Between September and November, cities in the area typically get about a foot of rain, according to National Weather Service data. This year, Atlanta has seen less than four inches in those months, and less than a quarter inch since October 1. Birmingham, Alabama, just marked 60 days without a measurable rainfall. And less than two inches has fallen on Chattanooga, where complaints about smoke are replacing the more typical autumn cold and flu symptoms in emergency rooms. 

“It’s almost spring weather here. It’s the kind of weather where you would have your windows open if it weren’t smoky outside,” said Dr.

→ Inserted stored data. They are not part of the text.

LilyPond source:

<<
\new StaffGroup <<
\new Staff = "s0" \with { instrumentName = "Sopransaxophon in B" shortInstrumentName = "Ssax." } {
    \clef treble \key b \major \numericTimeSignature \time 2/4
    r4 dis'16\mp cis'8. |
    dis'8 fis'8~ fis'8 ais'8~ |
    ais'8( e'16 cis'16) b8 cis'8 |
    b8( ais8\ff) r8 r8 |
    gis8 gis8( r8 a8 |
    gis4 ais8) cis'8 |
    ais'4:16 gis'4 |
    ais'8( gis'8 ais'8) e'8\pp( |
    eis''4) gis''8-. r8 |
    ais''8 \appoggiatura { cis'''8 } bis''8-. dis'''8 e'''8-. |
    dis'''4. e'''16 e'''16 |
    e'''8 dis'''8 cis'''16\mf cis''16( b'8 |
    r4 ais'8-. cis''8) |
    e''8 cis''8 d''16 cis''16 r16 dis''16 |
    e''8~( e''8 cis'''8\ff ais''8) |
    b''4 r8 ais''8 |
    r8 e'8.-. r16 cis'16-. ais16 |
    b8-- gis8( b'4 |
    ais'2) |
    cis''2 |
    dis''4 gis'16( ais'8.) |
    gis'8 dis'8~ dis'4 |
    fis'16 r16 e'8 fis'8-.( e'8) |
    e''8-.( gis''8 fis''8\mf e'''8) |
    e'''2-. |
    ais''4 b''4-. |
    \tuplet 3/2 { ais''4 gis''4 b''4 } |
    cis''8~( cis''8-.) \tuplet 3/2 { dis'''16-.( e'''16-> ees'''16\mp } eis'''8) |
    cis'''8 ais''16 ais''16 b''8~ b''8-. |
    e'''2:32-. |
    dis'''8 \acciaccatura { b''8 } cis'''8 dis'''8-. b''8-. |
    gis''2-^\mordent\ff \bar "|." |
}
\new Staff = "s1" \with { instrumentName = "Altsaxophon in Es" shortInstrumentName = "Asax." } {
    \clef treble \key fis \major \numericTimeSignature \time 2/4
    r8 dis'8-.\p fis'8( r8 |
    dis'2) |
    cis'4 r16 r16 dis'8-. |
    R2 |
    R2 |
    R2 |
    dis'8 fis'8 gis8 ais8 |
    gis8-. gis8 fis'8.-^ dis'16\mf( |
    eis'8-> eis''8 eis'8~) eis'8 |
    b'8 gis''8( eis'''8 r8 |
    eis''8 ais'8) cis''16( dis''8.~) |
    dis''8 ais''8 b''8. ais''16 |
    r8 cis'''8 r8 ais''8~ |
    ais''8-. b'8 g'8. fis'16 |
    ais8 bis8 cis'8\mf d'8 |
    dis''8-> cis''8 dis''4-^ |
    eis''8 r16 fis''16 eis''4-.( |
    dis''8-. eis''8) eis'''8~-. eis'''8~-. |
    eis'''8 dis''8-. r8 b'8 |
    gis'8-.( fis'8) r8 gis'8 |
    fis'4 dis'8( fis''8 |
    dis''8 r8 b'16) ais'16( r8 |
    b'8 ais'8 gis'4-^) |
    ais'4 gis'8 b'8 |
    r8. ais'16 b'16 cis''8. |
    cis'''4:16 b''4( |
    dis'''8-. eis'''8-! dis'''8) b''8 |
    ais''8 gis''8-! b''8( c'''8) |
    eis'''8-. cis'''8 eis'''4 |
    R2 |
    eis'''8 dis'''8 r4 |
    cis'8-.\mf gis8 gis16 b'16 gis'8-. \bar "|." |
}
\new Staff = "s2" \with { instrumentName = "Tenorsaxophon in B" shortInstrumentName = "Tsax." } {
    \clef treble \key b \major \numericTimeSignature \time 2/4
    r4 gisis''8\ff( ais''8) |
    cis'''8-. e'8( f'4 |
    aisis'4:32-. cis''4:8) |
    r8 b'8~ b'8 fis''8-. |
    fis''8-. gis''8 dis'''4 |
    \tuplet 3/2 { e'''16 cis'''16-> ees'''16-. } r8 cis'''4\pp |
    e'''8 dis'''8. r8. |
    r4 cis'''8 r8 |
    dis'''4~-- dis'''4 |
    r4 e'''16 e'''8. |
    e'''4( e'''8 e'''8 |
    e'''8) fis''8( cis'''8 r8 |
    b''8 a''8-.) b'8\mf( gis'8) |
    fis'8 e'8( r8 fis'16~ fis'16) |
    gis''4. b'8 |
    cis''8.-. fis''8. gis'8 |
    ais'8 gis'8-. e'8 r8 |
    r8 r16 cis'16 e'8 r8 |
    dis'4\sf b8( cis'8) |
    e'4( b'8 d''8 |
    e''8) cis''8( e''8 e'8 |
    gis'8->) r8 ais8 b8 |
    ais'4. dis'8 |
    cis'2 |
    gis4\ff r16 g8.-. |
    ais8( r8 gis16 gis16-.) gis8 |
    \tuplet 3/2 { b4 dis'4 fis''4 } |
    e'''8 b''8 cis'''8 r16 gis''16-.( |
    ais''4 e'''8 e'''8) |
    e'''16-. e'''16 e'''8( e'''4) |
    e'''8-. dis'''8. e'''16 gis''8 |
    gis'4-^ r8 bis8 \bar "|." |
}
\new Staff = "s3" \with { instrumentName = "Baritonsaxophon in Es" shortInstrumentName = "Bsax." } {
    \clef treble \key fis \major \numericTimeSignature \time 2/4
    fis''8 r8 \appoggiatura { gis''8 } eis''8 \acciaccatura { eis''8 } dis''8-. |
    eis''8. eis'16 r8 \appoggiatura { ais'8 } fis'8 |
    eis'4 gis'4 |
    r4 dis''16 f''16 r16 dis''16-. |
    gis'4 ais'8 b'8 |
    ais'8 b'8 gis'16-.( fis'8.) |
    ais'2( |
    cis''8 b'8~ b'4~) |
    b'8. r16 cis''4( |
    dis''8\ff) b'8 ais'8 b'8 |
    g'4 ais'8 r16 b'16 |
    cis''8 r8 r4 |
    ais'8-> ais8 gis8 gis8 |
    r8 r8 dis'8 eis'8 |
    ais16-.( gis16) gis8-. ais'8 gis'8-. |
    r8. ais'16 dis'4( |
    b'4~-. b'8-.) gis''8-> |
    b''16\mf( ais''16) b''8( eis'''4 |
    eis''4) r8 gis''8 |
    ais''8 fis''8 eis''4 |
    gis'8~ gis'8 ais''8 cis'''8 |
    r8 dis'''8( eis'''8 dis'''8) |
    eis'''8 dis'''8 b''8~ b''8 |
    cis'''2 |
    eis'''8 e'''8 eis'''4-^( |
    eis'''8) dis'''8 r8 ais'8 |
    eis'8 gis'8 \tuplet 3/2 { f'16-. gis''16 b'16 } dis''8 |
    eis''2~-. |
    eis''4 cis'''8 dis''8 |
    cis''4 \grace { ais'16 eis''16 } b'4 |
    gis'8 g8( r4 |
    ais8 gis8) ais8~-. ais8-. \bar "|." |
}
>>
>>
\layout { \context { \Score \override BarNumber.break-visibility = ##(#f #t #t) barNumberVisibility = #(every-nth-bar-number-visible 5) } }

Rob Hamilton, medical director of emergency services at the Chattanooga-based Erlanger Health System. “But I’m having to keep my house kind of locked up, because if I open the door, it smells like I have a campfire burning in my living room.”

Erlanger treated nearly 150 people for breathing difficulties in the first half of November, according to figures from the hospital. Not all of those may be due to smoke, but more people have turned up complaining about everything from headaches to chest pains when the wind shifts toward town, Erlanger said.

“It’s shifted the type of visits we’re getting. Instead of a normal November, when we have visits related to it being cold outside, we’re now getting visits related to smoke exposure,” he said. People with chronic conditions like emphysema or asthma are having more problems than usual, and even active, healthy people are staying in. “We’re an outdoor city that’s been driven indoors."